Last but not least, given the fact that event-driven backtesting more closely resembles real life, it is almost always also easier to migrate a trading strategy from the testing environment to live trading.
- More intuitive approach
- Easier to translate into a live-trading algorithm
- More realistic approach
- Easier to implement recursive features (Take-Profit, Stop-Loss, path-dependent conditions).
- Slower computation
Best programming language for Backtesting
Unless extreme computational efficiency is required, Python is the go-to programing language for backtesting trading strategies. In addition to having numerous active backtesting libraries freely available, it also gives access to the most convenient libraries for scientific computing and everything that could be required for backtesting a strategy.
Thanks to its ease of use and friendly learning curve, it is the most popular programming language in the algorithmic trading community. As a consequence, you’ll find plenty of resources, tutorials, examples, and GitHub repositories that will help you in getting started effortlessly.
Having said that, if you’re familiar with another programming language, you’ll most probably also be able to find a community of users around it. You won’t have any problems finding up-to-date resources for Java, C#, C, Python, and C++.
Best backtesters in Python
If you want to quickly test a research idea without going through the hassle of creating your own backtesting engine, you should definitely use Backtesting.py or VectorBT. The choice depends on your specific needs, and if you don’t mind using a less active but mature project, you can also choose Backtrader.
Backtesting.py is by far the fastest event-driven backtesting engine freely available for Python. Its syntax closely resembles Backtrader but has the advantage of still being an active project. Its documentation is excellent, and it also has some interesting tutorials.
If you want to get started using backtesting.py, take a look at the following video I made.
This library has two main disadvantages.

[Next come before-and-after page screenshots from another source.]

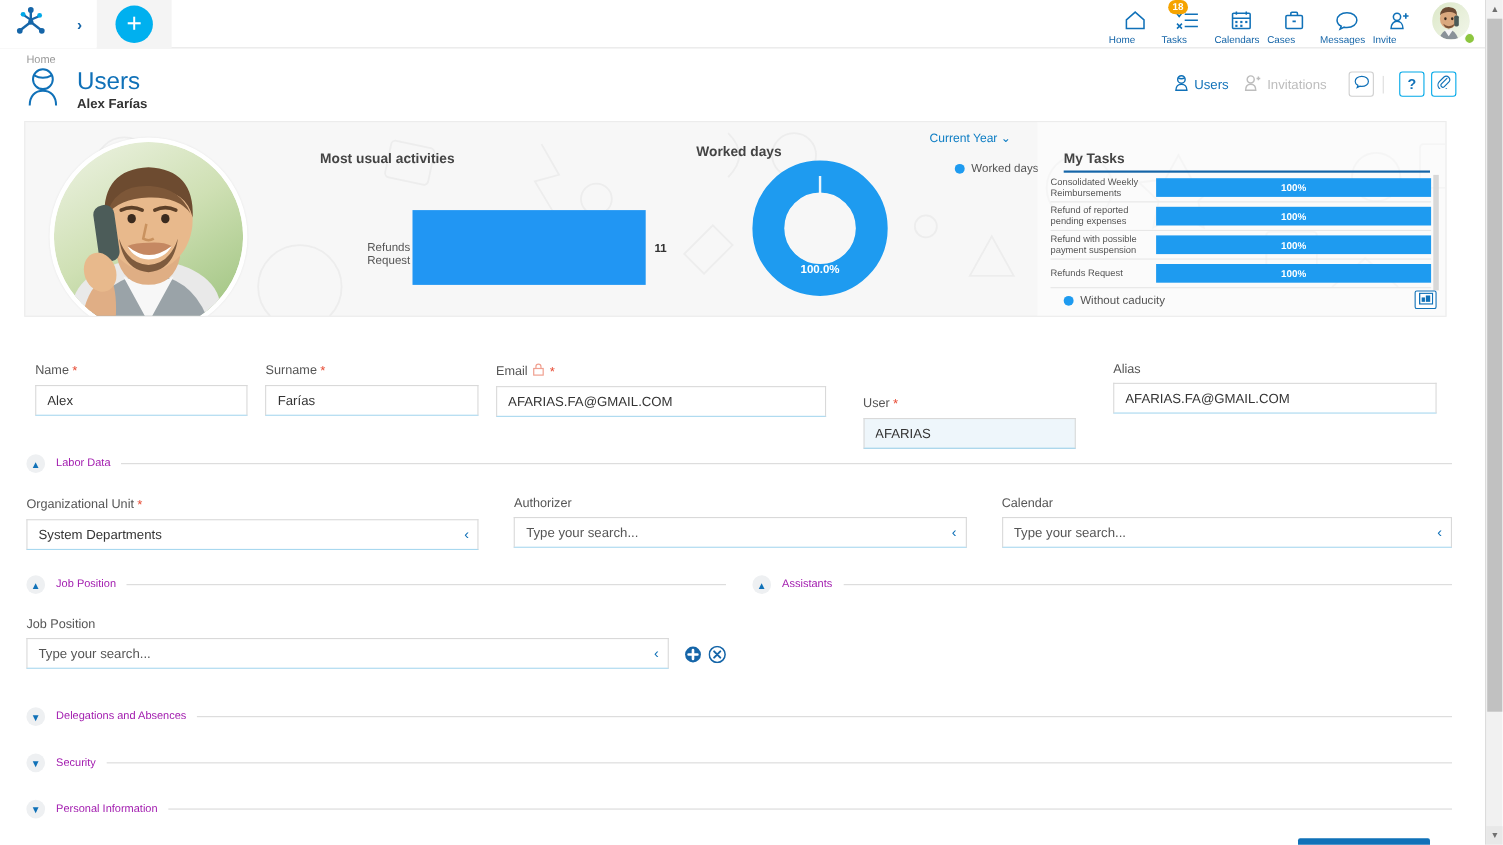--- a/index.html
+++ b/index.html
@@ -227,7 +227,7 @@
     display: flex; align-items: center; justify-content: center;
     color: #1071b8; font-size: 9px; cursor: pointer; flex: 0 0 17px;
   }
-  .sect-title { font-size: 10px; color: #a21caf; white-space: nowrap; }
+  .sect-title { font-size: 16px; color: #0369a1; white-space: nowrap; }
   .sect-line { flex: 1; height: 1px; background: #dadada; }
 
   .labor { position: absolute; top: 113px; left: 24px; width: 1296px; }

Being an event-driven backtester, it runs much slower than a vectorized engine, which could become a relevant issue executing thousands of iterations.
Also, it does not allow for backtesting multiple assets at once. As a consequence, it is impossible to test rebalancing strategies. Having said that, you can still do pairs trading strategies by expressing one asset in terms of the other one.
As the name suggests, this backtester uses the vectorized approach in order to do incredibly fast computations. It even goes a step further and uses Numba under the hood, which is a JIT compiler that improves the speed of Python in general and Numpy in particular.
The main drawback of this library is that its syntax is pretty opinionated and has a steep learning curve. You’ll be able to easily follow the tutorials, but you’ll initially have a harder time implementing your strategy.
As you might have guessed, creating a backtester is not mutually exclusive to using an existing one. Creating your own engine will greatly benefit you in terms of programming skills and overall understanding of the assumptions and inner workings of backtesting as a tool for trading.
As a learning experience, it is not necessary to implement every single aspect of a mature engine. The exercise of replicating the results of a simple strategy tested on another backtester will set you apart from other developers.